[Recorded data]

_ _ _ _

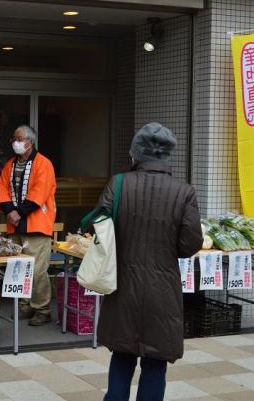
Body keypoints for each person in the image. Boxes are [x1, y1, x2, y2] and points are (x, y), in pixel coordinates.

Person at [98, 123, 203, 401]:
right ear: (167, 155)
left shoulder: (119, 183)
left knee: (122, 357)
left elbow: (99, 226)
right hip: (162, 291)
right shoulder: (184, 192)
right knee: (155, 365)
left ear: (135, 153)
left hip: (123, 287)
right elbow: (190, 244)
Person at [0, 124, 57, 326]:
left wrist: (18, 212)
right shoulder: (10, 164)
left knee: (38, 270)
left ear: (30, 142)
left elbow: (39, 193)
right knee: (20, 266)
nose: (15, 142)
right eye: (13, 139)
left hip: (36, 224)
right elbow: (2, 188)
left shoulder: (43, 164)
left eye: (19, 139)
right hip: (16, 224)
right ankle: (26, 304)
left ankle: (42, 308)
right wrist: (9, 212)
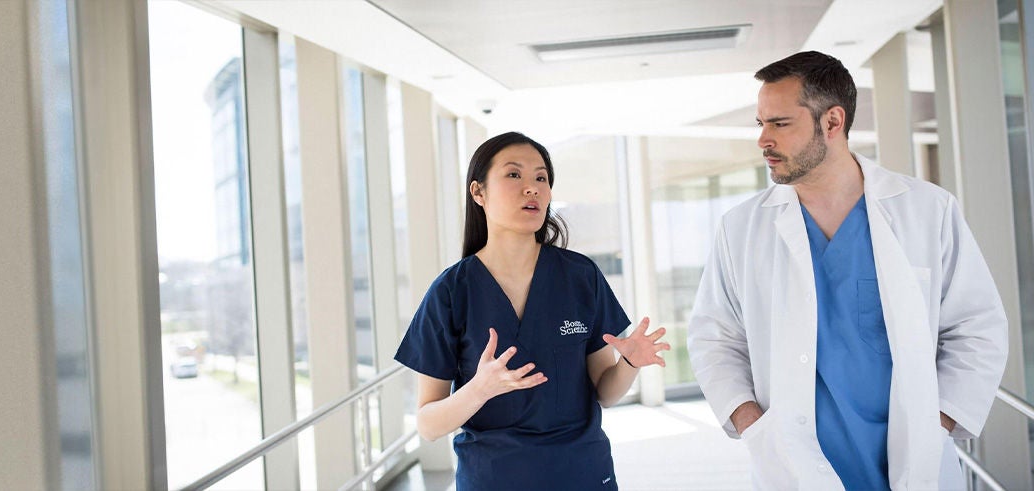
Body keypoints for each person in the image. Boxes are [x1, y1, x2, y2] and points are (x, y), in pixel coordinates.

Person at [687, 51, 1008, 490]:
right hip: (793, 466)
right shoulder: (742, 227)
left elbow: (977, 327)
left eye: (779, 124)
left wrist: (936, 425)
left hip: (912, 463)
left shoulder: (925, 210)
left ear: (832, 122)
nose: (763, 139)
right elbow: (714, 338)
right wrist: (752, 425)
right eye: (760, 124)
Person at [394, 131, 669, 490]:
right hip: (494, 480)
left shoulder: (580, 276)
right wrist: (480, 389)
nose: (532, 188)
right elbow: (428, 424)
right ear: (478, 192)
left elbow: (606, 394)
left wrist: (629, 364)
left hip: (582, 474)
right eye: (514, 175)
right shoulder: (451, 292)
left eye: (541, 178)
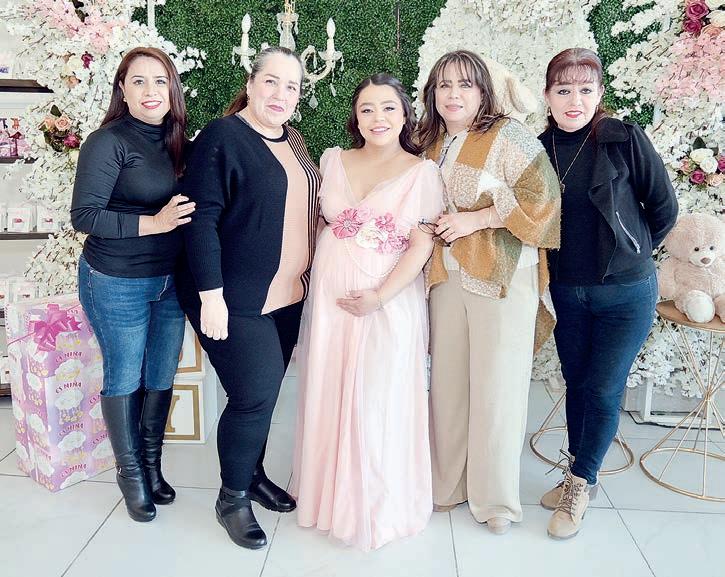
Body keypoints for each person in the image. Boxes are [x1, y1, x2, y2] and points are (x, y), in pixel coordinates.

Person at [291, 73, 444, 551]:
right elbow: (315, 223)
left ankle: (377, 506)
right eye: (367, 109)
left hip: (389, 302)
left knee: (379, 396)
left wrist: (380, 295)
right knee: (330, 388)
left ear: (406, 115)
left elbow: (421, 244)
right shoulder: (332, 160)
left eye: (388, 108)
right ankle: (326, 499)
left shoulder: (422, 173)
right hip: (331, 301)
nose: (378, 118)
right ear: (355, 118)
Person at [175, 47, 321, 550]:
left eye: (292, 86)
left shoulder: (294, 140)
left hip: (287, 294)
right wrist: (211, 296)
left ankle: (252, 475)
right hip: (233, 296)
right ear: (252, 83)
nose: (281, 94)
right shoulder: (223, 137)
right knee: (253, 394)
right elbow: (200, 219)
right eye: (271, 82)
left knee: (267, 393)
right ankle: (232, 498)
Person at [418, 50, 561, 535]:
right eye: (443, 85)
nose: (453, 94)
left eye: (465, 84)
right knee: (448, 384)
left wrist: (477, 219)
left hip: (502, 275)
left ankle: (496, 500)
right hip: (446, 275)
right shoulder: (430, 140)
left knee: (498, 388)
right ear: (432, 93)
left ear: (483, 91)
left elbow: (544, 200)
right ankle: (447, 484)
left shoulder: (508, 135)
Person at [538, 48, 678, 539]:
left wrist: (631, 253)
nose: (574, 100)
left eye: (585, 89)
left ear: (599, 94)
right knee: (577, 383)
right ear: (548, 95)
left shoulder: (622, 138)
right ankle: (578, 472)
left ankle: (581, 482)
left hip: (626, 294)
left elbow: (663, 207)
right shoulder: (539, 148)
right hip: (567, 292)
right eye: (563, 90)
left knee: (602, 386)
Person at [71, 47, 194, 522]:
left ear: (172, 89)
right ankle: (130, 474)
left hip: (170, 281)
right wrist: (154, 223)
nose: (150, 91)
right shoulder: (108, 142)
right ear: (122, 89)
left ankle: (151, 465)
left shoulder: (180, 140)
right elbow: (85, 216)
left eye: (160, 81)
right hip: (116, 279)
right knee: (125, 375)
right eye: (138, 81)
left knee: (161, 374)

_ _ _ _

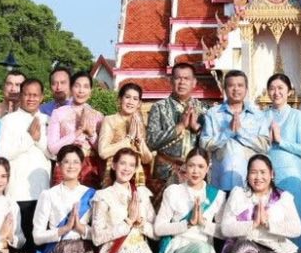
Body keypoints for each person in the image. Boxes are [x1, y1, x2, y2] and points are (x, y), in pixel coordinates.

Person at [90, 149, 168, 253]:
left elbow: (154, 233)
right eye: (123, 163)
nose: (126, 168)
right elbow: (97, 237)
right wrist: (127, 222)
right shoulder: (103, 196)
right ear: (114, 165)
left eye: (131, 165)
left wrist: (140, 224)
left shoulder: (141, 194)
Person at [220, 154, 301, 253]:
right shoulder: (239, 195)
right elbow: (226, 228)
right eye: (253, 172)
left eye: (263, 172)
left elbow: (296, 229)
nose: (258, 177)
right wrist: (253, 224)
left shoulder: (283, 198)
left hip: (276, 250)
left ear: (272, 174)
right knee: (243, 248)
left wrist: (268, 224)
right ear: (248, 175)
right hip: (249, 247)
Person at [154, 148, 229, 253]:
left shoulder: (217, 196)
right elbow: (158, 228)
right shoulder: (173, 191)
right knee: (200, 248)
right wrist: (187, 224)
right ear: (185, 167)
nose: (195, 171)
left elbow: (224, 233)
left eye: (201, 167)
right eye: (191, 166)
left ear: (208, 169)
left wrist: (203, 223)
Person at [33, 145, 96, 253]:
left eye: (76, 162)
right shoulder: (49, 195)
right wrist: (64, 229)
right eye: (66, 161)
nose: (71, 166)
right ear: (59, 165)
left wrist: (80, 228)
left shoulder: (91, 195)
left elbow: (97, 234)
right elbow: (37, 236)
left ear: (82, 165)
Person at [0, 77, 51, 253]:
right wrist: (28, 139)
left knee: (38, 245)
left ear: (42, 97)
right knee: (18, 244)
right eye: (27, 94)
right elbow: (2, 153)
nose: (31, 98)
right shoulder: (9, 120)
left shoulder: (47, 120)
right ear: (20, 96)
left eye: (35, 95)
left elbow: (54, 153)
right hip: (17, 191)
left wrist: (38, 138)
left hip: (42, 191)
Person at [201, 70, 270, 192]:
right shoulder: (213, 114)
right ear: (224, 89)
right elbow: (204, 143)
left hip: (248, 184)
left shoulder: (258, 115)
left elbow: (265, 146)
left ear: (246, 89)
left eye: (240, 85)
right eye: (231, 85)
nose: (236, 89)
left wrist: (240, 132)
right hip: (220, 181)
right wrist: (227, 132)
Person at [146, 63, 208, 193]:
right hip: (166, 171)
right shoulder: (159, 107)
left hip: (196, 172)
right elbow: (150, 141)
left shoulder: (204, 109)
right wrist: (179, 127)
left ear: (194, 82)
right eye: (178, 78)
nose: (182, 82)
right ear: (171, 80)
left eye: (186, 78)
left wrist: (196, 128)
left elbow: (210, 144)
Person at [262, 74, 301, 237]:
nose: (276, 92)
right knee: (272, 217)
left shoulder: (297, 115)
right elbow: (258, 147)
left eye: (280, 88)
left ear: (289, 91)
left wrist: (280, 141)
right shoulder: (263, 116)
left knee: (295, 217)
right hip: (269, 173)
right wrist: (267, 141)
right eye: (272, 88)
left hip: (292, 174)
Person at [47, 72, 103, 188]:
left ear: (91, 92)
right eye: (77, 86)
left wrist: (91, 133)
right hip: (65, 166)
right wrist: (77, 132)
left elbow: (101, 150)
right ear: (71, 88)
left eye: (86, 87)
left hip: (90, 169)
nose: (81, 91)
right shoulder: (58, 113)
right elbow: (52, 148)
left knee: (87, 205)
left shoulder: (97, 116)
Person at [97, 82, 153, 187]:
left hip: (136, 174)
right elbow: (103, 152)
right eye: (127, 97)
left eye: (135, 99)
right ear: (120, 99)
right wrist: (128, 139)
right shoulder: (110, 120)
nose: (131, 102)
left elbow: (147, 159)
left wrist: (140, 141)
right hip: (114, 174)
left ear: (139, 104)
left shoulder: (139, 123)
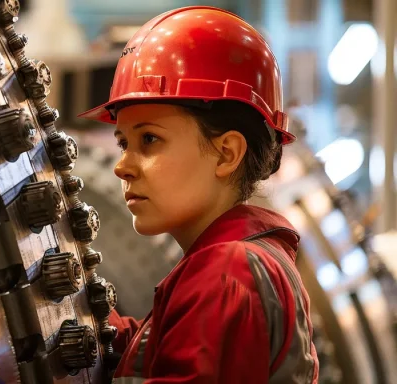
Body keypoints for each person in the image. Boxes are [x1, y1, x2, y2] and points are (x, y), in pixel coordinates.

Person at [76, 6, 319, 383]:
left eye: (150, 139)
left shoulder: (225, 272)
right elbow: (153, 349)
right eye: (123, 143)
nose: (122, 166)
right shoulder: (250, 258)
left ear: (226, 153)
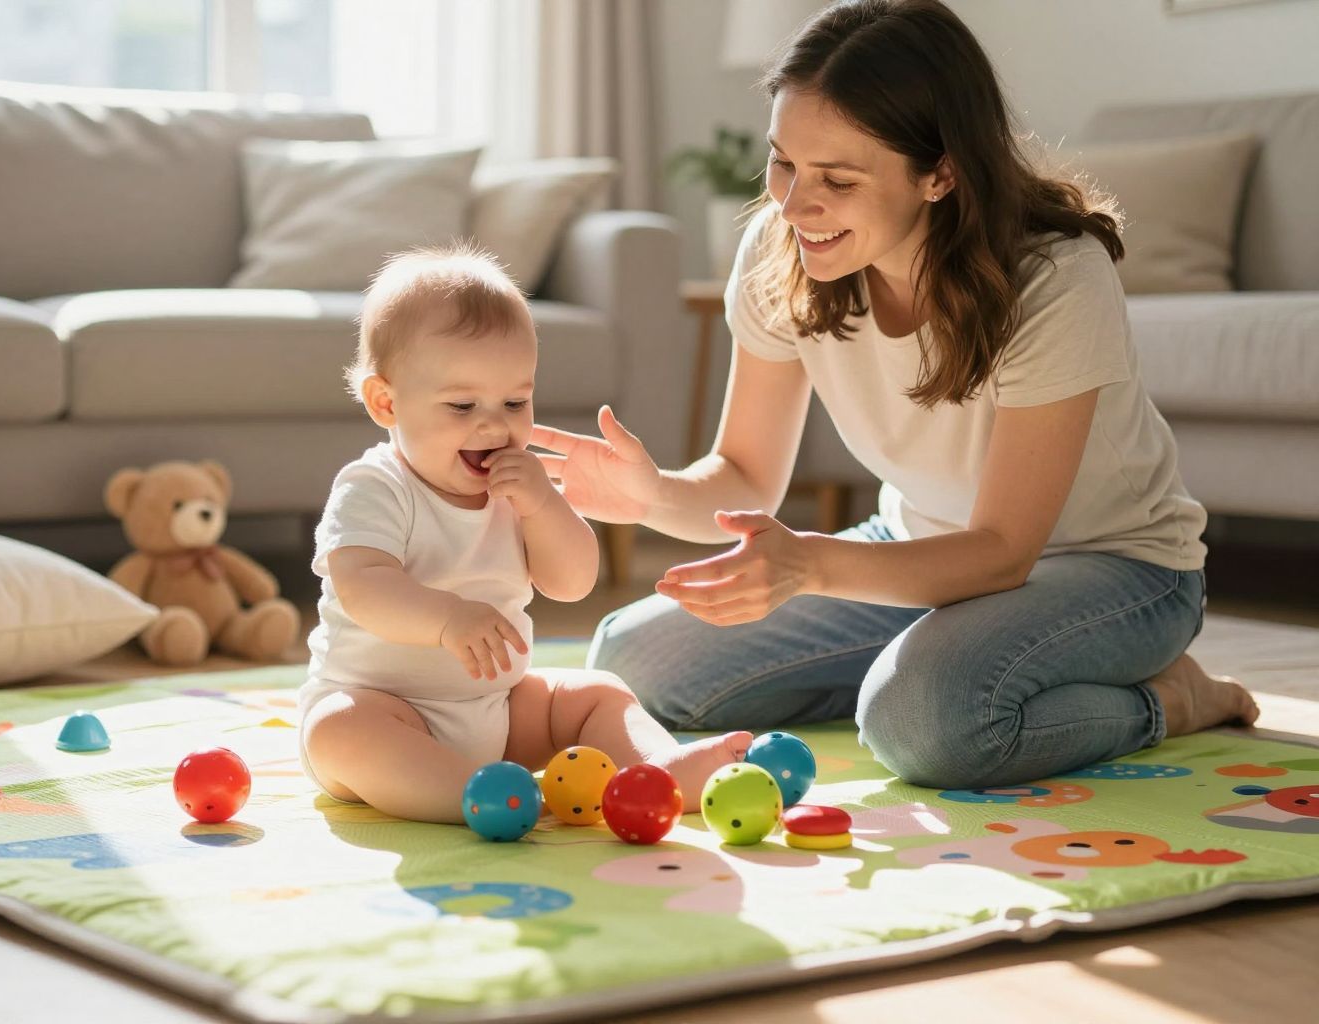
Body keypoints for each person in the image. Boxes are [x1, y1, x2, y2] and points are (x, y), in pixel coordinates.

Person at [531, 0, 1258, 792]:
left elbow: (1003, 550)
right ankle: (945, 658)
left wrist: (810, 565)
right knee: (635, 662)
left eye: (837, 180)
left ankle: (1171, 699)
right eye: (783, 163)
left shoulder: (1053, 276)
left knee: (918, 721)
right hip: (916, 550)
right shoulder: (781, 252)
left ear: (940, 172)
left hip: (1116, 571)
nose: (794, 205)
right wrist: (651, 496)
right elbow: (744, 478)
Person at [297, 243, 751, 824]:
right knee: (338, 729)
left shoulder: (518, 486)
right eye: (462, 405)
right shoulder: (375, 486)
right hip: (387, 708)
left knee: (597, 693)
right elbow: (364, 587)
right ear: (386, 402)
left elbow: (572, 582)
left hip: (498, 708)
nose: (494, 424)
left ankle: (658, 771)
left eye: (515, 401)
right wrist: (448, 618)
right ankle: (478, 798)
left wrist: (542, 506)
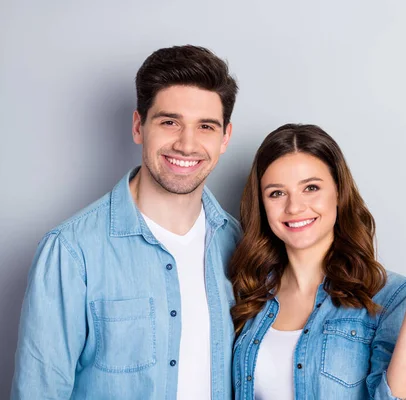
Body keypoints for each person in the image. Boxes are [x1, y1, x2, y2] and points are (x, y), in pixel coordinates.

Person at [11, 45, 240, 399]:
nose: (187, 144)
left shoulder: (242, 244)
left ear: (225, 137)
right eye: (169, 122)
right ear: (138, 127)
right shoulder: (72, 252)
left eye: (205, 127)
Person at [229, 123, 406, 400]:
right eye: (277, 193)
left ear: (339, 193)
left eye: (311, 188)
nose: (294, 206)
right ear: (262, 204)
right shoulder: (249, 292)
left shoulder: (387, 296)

_ _ _ _

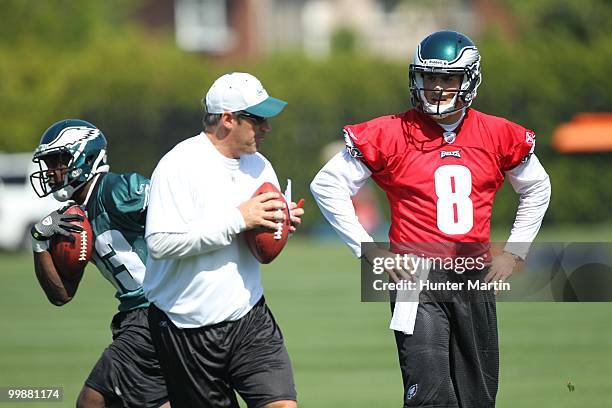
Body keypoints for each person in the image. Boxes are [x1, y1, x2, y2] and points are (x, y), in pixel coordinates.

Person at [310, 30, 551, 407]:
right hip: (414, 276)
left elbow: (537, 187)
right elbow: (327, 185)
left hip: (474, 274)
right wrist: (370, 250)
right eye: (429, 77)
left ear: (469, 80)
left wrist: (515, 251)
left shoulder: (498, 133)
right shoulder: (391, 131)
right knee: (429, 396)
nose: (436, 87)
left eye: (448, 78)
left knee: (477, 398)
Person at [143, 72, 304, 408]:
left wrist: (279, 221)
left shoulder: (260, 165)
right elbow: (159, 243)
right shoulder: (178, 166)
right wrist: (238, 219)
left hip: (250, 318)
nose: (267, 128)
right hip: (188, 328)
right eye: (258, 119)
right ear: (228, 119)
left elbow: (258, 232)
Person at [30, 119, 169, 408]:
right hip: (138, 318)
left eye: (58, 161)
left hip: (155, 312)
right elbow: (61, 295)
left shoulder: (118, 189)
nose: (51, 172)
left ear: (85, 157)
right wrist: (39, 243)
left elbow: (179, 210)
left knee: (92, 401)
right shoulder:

_ _ _ _

[Task prompt] Could you restate word for word the lines above, from the one that contains "right elbow: (200, 219)" through the one that contains "left knee: (161, 374)", and no others?

[Response to the exercise]
right elbow: (200, 219)
right eye: (271, 82)
left knee: (267, 393)
right ankle: (232, 498)
Person at [418, 50, 561, 535]:
right eye: (443, 85)
nose: (453, 94)
left eye: (465, 84)
right knee: (448, 384)
left wrist: (477, 219)
left hip: (502, 275)
left ankle: (496, 500)
right hip: (446, 275)
right shoulder: (430, 140)
left knee: (498, 388)
right ear: (432, 93)
left ear: (483, 91)
left elbow: (544, 200)
right ankle: (447, 484)
left shoulder: (508, 135)
Person at [538, 48, 678, 539]:
left wrist: (631, 253)
nose: (574, 100)
left eye: (585, 89)
left ear: (599, 94)
right knee: (577, 383)
right ear: (548, 95)
left shoulder: (622, 138)
right ankle: (578, 472)
left ankle: (581, 482)
left hip: (626, 294)
left elbow: (663, 207)
right shoulder: (539, 148)
right hip: (567, 292)
right eye: (563, 90)
left knee: (602, 386)
Person at [71, 47, 194, 522]:
left ear: (172, 89)
right ankle: (130, 474)
left hip: (170, 281)
right wrist: (154, 223)
nose: (150, 91)
right shoulder: (108, 142)
right ear: (122, 89)
left ankle: (151, 465)
left shoulder: (180, 140)
right elbow: (85, 216)
left eye: (160, 81)
right hip: (116, 279)
right knee: (125, 375)
right eye: (138, 81)
left knee: (161, 374)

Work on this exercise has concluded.